La notion érotique du sous-vêtement s’installe dans les années 1980; le sous-vêtement devient un objet de mode.

L’interdiction a été introduite par le ministre des Finances Tendai Biti, qui affirme être choqué de découvrir que de nombreux Zimbabwéens dans le pays frappé par la pauvreté achètent des sous-vêtements usés dans des marchés aux puces ou sur les échoppes.

M. Biti a ajouté: « On m’a informé que nous importons maintenant des sous-vêtements féminins. Comment ça se fait-il? Si vous êtes un marié et votre femme achète ses sous-vêtements au marché aux puces, vous auriez échoué. »La pratique a été interdite en vertu de mesures de répression du gouvernement et est devenue effective le 30 décembre 2011.

La mauvaise économie du Zimbabwe a forcé de nombreux habitants à acquérir des sous-vêtements de marchés qui ont été soit fournis avec un stock de seconde main ou encore, les sous-vêtements ont été offerts par d’autres pays développés à travers le monde.

Selon la nouvelle législation, la Revenue Authority du Zimbabwe facturera des frais de 40 pour cent, en plus d’une taxe de 15 pour cent sur toutes les importations de sous-vêtements en plus d’une pénalité de 3 USD pour chaque kilogramme de dessous.

Les médias locaux ont rapporté que cette nouvelle interdiction est une mesure positive dans la bonne direction comme il se penchera sur les problèmes de santé liés au port de vêtements de seconde main. On croit aussi que cette loi pourrait aider à protéger l’industrie textile du Zimbabwe.

Certains journaux locaux ont salué ce geste en rapportant qu’il était indigne que les Zimbabwéens portent des dessous précédemment utilisés. « Une des meilleures lois que notre pays a mises en place ces dernières années est l’interdiction totale de l’importation de vêtements de seconde main » selon un papier local.

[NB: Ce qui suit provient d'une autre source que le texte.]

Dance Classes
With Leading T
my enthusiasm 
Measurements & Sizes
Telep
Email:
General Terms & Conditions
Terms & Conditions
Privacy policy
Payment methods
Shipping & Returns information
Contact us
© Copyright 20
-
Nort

En janvier 2009, suite à une trop grande inflation, le dollar zimbabwéen est abandonné et la monnaie officielle du Zimbabwe devient le dollar américain. Suite à cet événement, les prix chutent en un mois de 3,1 %

« En fait, Tendai Biti, et ses prédécesseurs au ministère des Finances auraient dû depuis longtemps avoir rompu cette réalité humiliante où les Zimbabwéens portaient des sous-vêtements utilisés et jetés par d’autres personnes. »

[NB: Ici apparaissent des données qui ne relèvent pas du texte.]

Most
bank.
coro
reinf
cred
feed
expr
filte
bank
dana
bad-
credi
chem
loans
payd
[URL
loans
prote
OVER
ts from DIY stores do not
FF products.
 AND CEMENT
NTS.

« Le port de sous-vêtements utilisés est déshumanisant et aucun gouvernement digne de ce nom ne devrait permettre à ses citoyens d’être maltraités à ce point. Quelle nation sommes-nous devenus pour qu’en connaissance de cause elle soumette son peuple à l’humiliation et à la maladie? »

« Il est inconcevable pour un pays d’ouvrir ses frontières pour l’importation de sous-vêtements utilisés – pour permettre à nos femmes de porter des sous-vêtements que d’autres femmes dans d’autres pays ont utilisés et jetés. »

Cependant, le Zimbabwe n’est pas le premier pays africain à appliquer une législation interdisant la vente des petites culottes utilisées. Le gouvernement du Ghana a officiellement interdit la pratique en 1994, mais a commencé à appliquer la loi l’année dernière.